Roberto Rossellini nacque a Roma l’8 maggio del 1906. Crebbe in un ambiente borghese e di raffinata cultura. Ricevette una educazione tradizionale, sebbene la frequenza assidua di gente aperta agli stimoli della fantasia e della ragione e una certa innata irrequietezza lo portassero un poco fuori dai binari dell’istruzione abituale della borghesia.
Abbandonò poi gli studi regolari per una libera realizzazione delle proprie attitudini. Il cinema entrò nella cerchia dei suoi interessi, soprattutto come straordinario mezzo per scatenare nuove energie, e strumento di conoscenza.
Diventò autore e a metà degli anni ’30, quando il suo spirito irrequieto si era un po’ assopito, Rossellini realizzò due cortometraggi Daphne e Prelude a l’apres-midi d’ un faune. Rossellini poi collabora al film Luciano Serra pilota (1938), diretto da Goffredo Alessandrini e supervisionato da Vittorio Mussolini, figlio del Duce e spericolato aviatore.
L’apporto di Rossellini a quel film non fu soltanto letterario ma anche tecnico. L’amicizia con Vittorio Mussolini, appassionato di cinema non significò per Rossellini l’adesione al partito fascista, infatti egli rimase per tutta la vita fuori dai gruppi, isolato, in una sorta di disinteresse per le questioni teoriche e politiche. Egli fu un individualista, nutrito soprattutto di intuizioni e adesioni sentimentali agli uomini, ai fatti, alla natura.

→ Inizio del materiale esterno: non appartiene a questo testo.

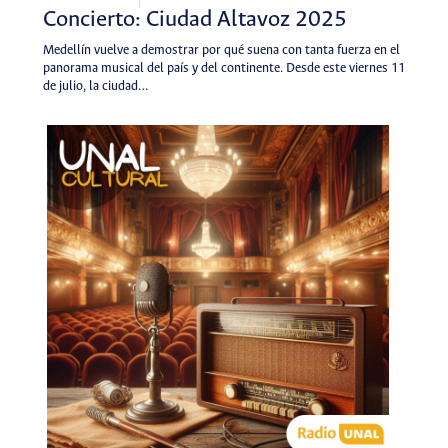
Concierto: Ciudad Altavoz 2025
Medellín vuelve a demostrar por qué suena con tanta fuerza en el
panorama musical del país y del continente. Desde este viernes 11
de julio, la ciudad…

Tutto questo non significava un cieco rifiuto della realtà o un misero egocentrismo; ma un modo di vedere “gli altri” come “prossimi”, nel senso cristiano del termine, superando la loro appartenenza ad una determinata classe sociale e culturale. Sarà tuttavia questo atteggiamento apolitico a portare Rossellini alla realizzazione della “trilogia della guerra fascista”: La nave bianca (1941), Un pilota ritorna (1942), L’uomo della croce (1943).
Un Rossellini fascista suo malgrado? Forse è meglio dire un Rossellini borghese, scosso dalla brutalità della guerra e costretto a vedere nel sacrificio quotidiano e nell’eroismo individuale una ragione di autenticità che superasse la superficialità e l’inutilità della guerra.
Egli poi girò il film Desiderio; qui Rossellini si muove sul terreno dell’indagine sociale e dell’approfondimento psicologico. Questi due elementi saranno amplificati nel film successivo “Roma città aperta”. Il protagonista di questo film è il popolo romano: gli operai, i ferrovieri, le popolane. Su tutti, incombente, c’è la presenza della morte, che ritroveremo in “Paisà” e in “Germania anno zero” che comporranno, con “Roma città aperta”, la trilogia della guerra antifascista.
“Roma città aperta” è un esempio eccellente del nuovo cinema rosselliniano, cioè la facoltà di darci una dimensione della realtà estremamente autentica, che nasce sullo schermo e si manifesta cinematograficamente nel suo farsi, dinanzi agli occhi dello spettatore. La realtà del film diventa più “vera” della realtà quotidiana. Rossellini volle scrutare la realtà fino ai limiti del tollerabile e del possibile, così da farne emergere un significato spirituale che in un certo senso la giustificasse, le desse un valore.
Rossellini affermava che: “Non aveva bisogno di appoggiarsi a schemi o consuetudini per girare un film, per lui l’ispirazione veniva sul posto e sul momento”.
Non aveva idee preconcette prima di cominciare a girare, secondo lui era la prima inquadratura del film che avrebbe determinato tutta l’opera. Aveva una coscienza molto precisa di quello che voleva dire, ma non sapeva mai come avrebbe proceduto prima di cominciare a girare.
Secondo Rossellini, la realtà non esisteva, ed era sempre soggettiva, era necessario quindi rubare sul momento quelle sensazioni, quelle emozioni che avrebbero potuto creare una realtà. L’unico elemento fisso era il tempo che egli concedeva alla realizzazione di ogni sequenza, due o tre giorni.
Evitava le scenografie, lavorava su ciò che esisteva e diceva: “Ciò che è artisticamente perfetto mi interessa di più di ciò che lo è logicamente”. Improvvisava sui luoghi dell’azione a contatto con le possibilità dei suoi interpreti. Rinunciava alla tecnica per l’istinto. Inoltre Rossellini affermava: “È perché non ho paura della verità, che ho la curiosità dell’essere umano, il realismo è abbandonare l’individuo davanti alla macchina da presa e lasciare costruire da lui stesso la propria storia”.